Workflow class in CWL is defined by multiple process steps, where can have interdependencies between the steps, and the output for one step can be used as input in the further steps.

cwl.wf <- yaml::read_yaml(file.path(dir_path, "example/workflow_example.cwl"))
  • The cwlVersion component shows the CWL specification version used by the document.
  • The class component shows this document describes a Workflow.
cwl.wf[1:2]
#> $class
#> [1] "Workflow"
#> 
#> $cwlVersion
#> [1] "v1.0"
  • The inputs section describes the inputs of the workflow.
cwl.wf[3]
#> $inputs
#> $inputs$message
#> [1] "string"
#> 
#> $inputs$SampleName
#> [1] "string"
#> 
#> $inputs$results_path
#> [1] "Directory"
  • The outputs section describes the outputs of the workflow.
cwl.wf[4]
#> $outputs
#> $outputs$string
#> $outputs$string$outputSource
#> [1] "echo/string"
#> 
#> $outputs$string$type
#> [1] "stdout"
  • The steps section describes the steps of the workflow. In this simple example, we demonstrate one step.
cwl.wf[5]
#> $steps
#> $steps$echo
#> $steps$echo$`in`
#> $steps$echo$`in`$message
#> [1] "message"
#> 
#> $steps$echo$`in`$SampleName
#> [1] "SampleName"
#> 
#> $steps$echo$`in`$results_path
#> [1] "results_path"
#> 
#> 
#> $steps$echo$out
#> [1] "[string]"
#> 
#> $steps$echo$run
#> [1] "example/example.cwl"

CWL Input Parameter

Next, let’s explore the .yml file, which provide the input parameter values for all the components we describe above.

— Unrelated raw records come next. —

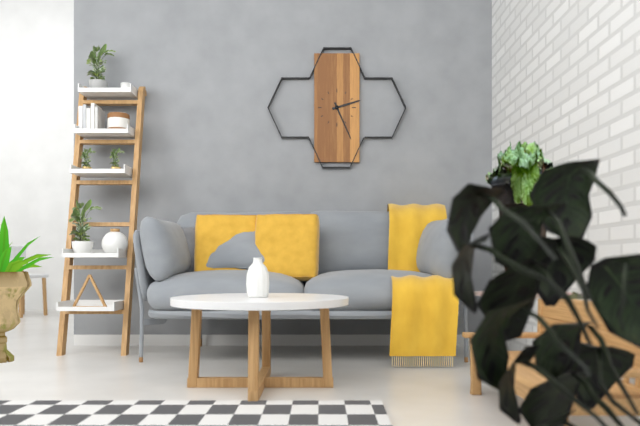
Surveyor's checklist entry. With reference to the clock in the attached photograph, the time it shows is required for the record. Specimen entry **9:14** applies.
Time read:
**2:26**
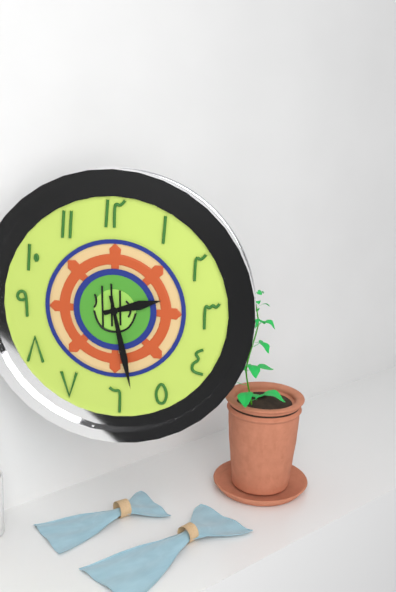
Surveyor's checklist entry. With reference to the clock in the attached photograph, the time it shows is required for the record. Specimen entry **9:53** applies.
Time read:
**2:28**
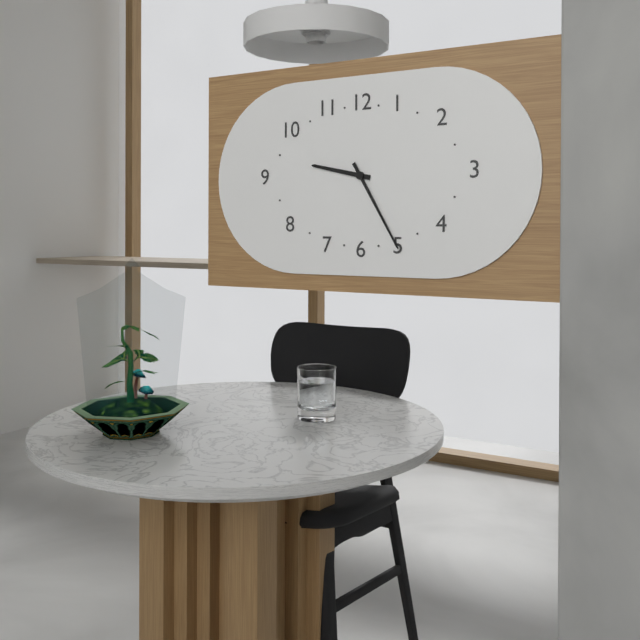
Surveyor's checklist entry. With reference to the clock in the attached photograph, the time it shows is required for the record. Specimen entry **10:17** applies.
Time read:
**9:25**
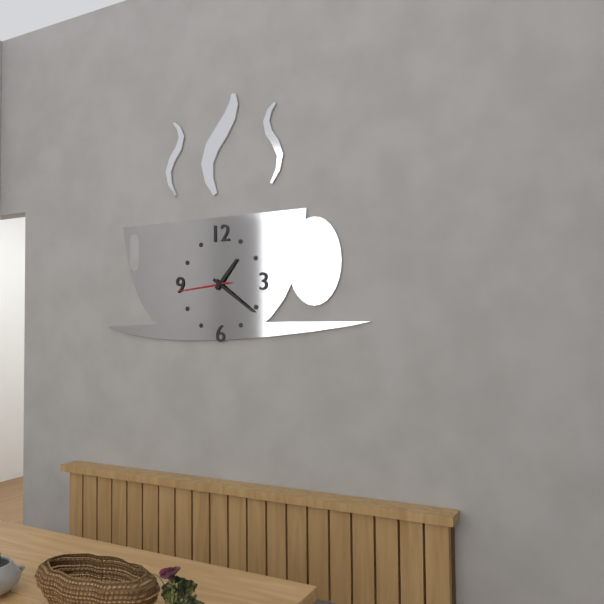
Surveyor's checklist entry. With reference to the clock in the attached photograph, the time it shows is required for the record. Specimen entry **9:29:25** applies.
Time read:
**1:21:44**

For this simple example, we have three parameters defined:

yaml::read_yaml(file.path(dir_path, "example/example_single.yml"))
#> $message
#> [1] "Hello World!"
#> 
#> $SampleName
#> [1] "M1"
#> 
#> $results_path
#> $results_path$class
#> [1] "Directory"
#> 
#> $results_path$path
#> [1] "./results"

Note that if we define an input component in the .cwl file, this value needs to be also defined here in the .yml file.